Explore the material
1: Answer these questions using the mailing-list post about a streamable codec framework, one answer per line:
(a) What does avoiding memory allocation during streaming eliminate in large conversions?
(b) Which JDK version does the framework currently require?
(c) What is the only documentation available at the moment?
2: Write the next part of the mailing-list post about a streamable codec framework, starting after its final sentence.

You are viewing a plain text version of this content. The canonical link for it is here.
Posted to dev@commons.apache.org by Brett Henderson <br...@mail15.com> on 2003/11/03 00:46:48 UTC

Streamable Codec Framework

Hi All,

I noticed Alexander Hvostov's recent email containing streamable
base64 codecs.  Given that the current codec implementations are
oriented around in-memory buffers, is there room for an
alternative codec framework supporting stream functionality?  I
realise the need for streamable codecs may not be that great but
it does seem like a gap in the current library.

I have done some work in this area over the last couple of months
as a small hobby project and have produced a small framework for
streamable codecs.

Some of the goals I was working towards were:
1. No memory allocation during streaming.  This eliminates
garbage collection during large conversions.
2. Pipelineable codecs.  This allows multiple codecs to be chained
together and treated as a single codec.  This allows codecs such as
base 64 to be broken into two components (base64 and line wrapping
codecs).
2. Single OutputStream, InputStream implementations which
utilise codec engines internally.  This eliminates the need to
produce a buffer based engine and a stream engine for every codec.
Note that this requires codec engines to be written in a manner
that supports streaming.
3. Customisable receivers.  All codecs utilise receivers to
handle conversion results.  This allows different outputs such as
streams, in-memory buffers, etc to be supported.
4. Direction agnostic codecs.  Decoupling the engine from the
streams allows the engines to be used in different ways than
originally intended.  Ie. You can perform base64 encoding
during reads from an InputStream.

I have produced base64 and ascii hex codecs as a proof of concept
and to evaluate performance.  It isn't as fast as the current
buffer based codecs but is unlikely to ever be as fast due to the
extra overheads associated with streaming.
Both base64 and ascii hex implementations can produce a data rate
of approximately 40MB/sec on a Pentium Mobile 1.5GHz notebook.
With some performance tuning I'm sure this could be improved,
I think array bounds checking is the largest performance hit.

Currently requires jdk1.4 (exception handling requires rework
for jdk1.3).
Running ant without arguments in the root directory will build
the project, run all unit tests and run performance tests.  Note
that the tests require junit to be available within ant.

Javadocs are the only documentation at the moment.

Files can be found at:
http://www32.brinkster.com/bretthenderson/BHCodec-0.2.zip

I hope someone finds this useful.  I'm not trying to force my
implementation on anybody and I'm sure it could be improved in
many ways.  I'm simply putting it forward as an optional approach.

Entries supplied
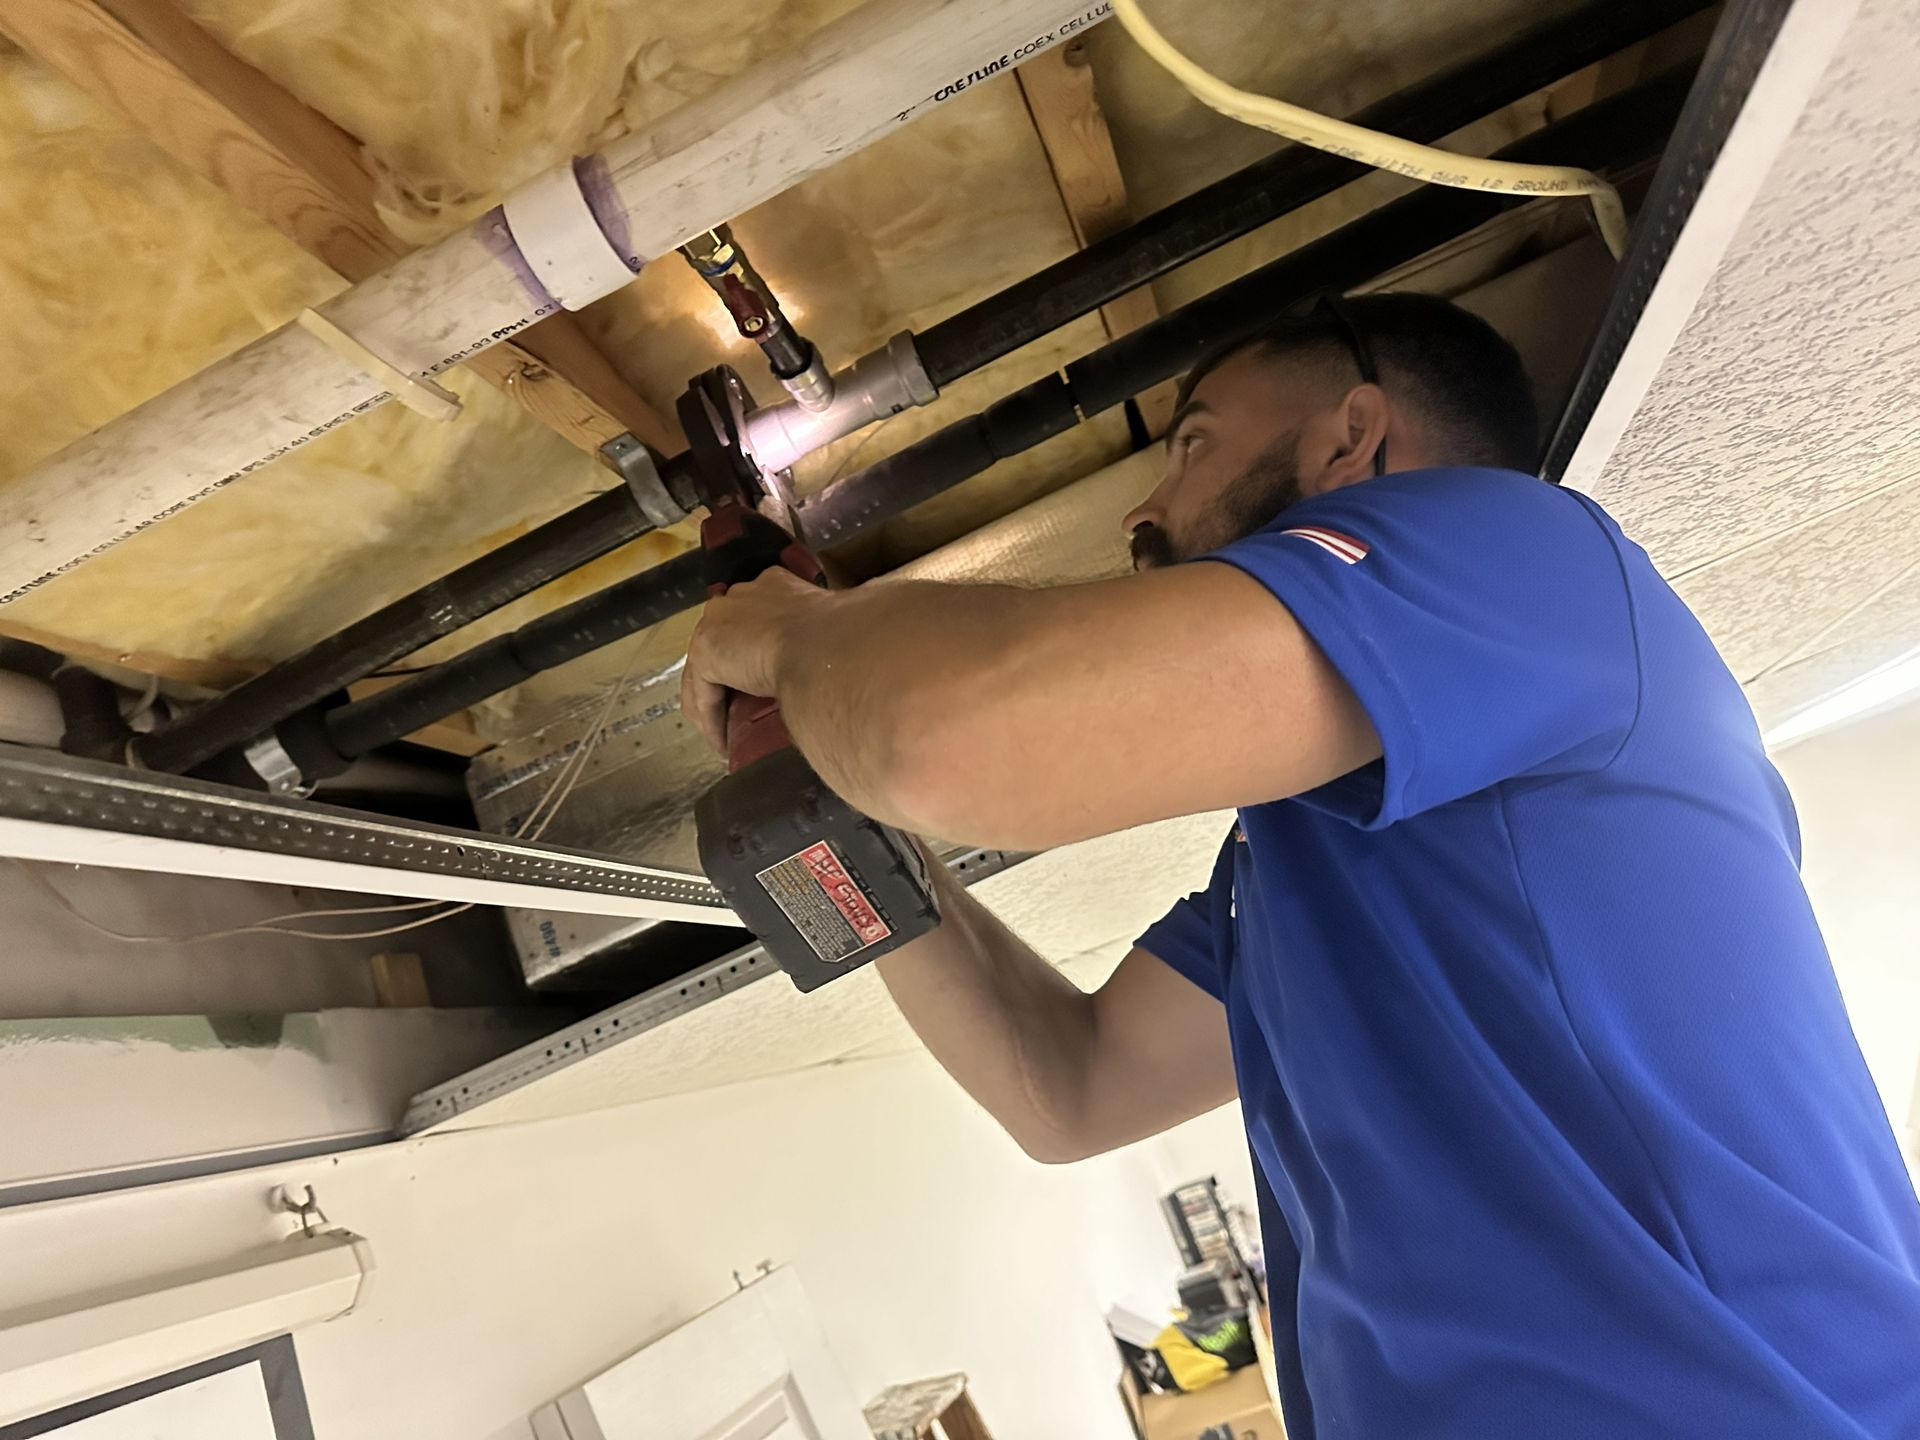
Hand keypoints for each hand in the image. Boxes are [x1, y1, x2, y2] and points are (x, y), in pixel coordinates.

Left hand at [682, 566, 834, 754]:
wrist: (832, 644)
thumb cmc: (848, 639)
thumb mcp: (838, 635)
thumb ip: (832, 642)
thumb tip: (863, 664)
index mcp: (776, 587)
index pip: (754, 620)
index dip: (754, 651)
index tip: (762, 678)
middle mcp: (742, 598)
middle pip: (723, 643)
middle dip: (727, 678)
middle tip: (741, 710)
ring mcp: (720, 620)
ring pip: (706, 671)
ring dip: (716, 705)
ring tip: (727, 733)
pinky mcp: (708, 649)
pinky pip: (702, 694)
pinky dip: (712, 721)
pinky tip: (723, 742)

Results for the exercise
1:
(a) Garbage collection.
(b) jdk1.4.
(c) Javadocs.

2:
If it is decided that streamable codecs are a useful addition to
commons I'd be glad to help.

Cheers,
Brett

PS.  Some areas that currently need improving are:
1. Exception handling requires jdk1.4, should be rewritten to
support older java versions.
2. BufferReceiver allocates memory continuously during streamed
conversions, should be fixed to recycle memory buffers.
3. Engines should have a new flush method added to allow them
to hold off posting to receivers until their internal buffers
fill up.  This would prevent fragmented buffers during
pipelined conversions.
4. OutputStream flush needs rework, shouldn't call finalize,
should call new flush method on CodecEngines.


---------------------------------------------------------------------
To unsubscribe, e-mail: commons-dev-unsubscribe@jakarta.apache.org
For additional commands, e-mail: commons-dev-help@jakarta.apache.org


RE: [codec] Streamable Codec Framework

Posted by Brett Henderson <br...@mail15.com>.
> >  Pipelineable codecs.  This allows multiple codecs to be chained  
> > together and treated as a single codec.  This allows codecs 
> such  as 
> > base 64 to be broken into two components (base64 and line  wrapping 
> > codecs).
> 
> We have something similar in James were we handle 
> dot-stuffing (actually, we have several specialized stream 
> transforms).  Are you using FilterInputStream?

Both CodecInputStream and CodecOutputStream use FilterInputStream
and FilterOutputStream respectively.

As I believe you were alluding to, one method for chaining multiple
codecs together is to use multiple CodecXXXStreams together with a
single CodecEngine implementation used by each.

Alternatively the ChainEngine can be used to wrap multiple
CodecEngine instances together into single logical units and the
ChainEngine used in a single CodecXXXStream instance.  For output
streams the difference may only be one of semantics but for input
streams I believe the performance difference would be considerable.
Perhaps this indicates issues with the design of CodecInputStream
but I couldn't think of a more effective way of dealing with
CodecEngine instances in a generic manner.

> >  Single OutputStream, InputStream implementations which  
> utilise codec 
> > engines internally.  This eliminates the  need to produce a buffer 
> > based engine and a stream engine  for every codec.
> 
> Seems like it would be good to support NIO as well.

I don't have experience with NIO (yet another task on my
TOLEARN list ;-), any hints or suggestions on what it would take
to support NIO would be appreciated.

> 
> > http://www32.brinkster.com/bretthenderson/BHCodec-0.2.zip
> 
> I'll take a look when I get back into the office.  From your 
> list of things to be fixed, seems you've a good handle on it.
> 
> The other thing I want is a stream-based regex matcher.  
> Doesn't need to be full Perl; awk would be fine.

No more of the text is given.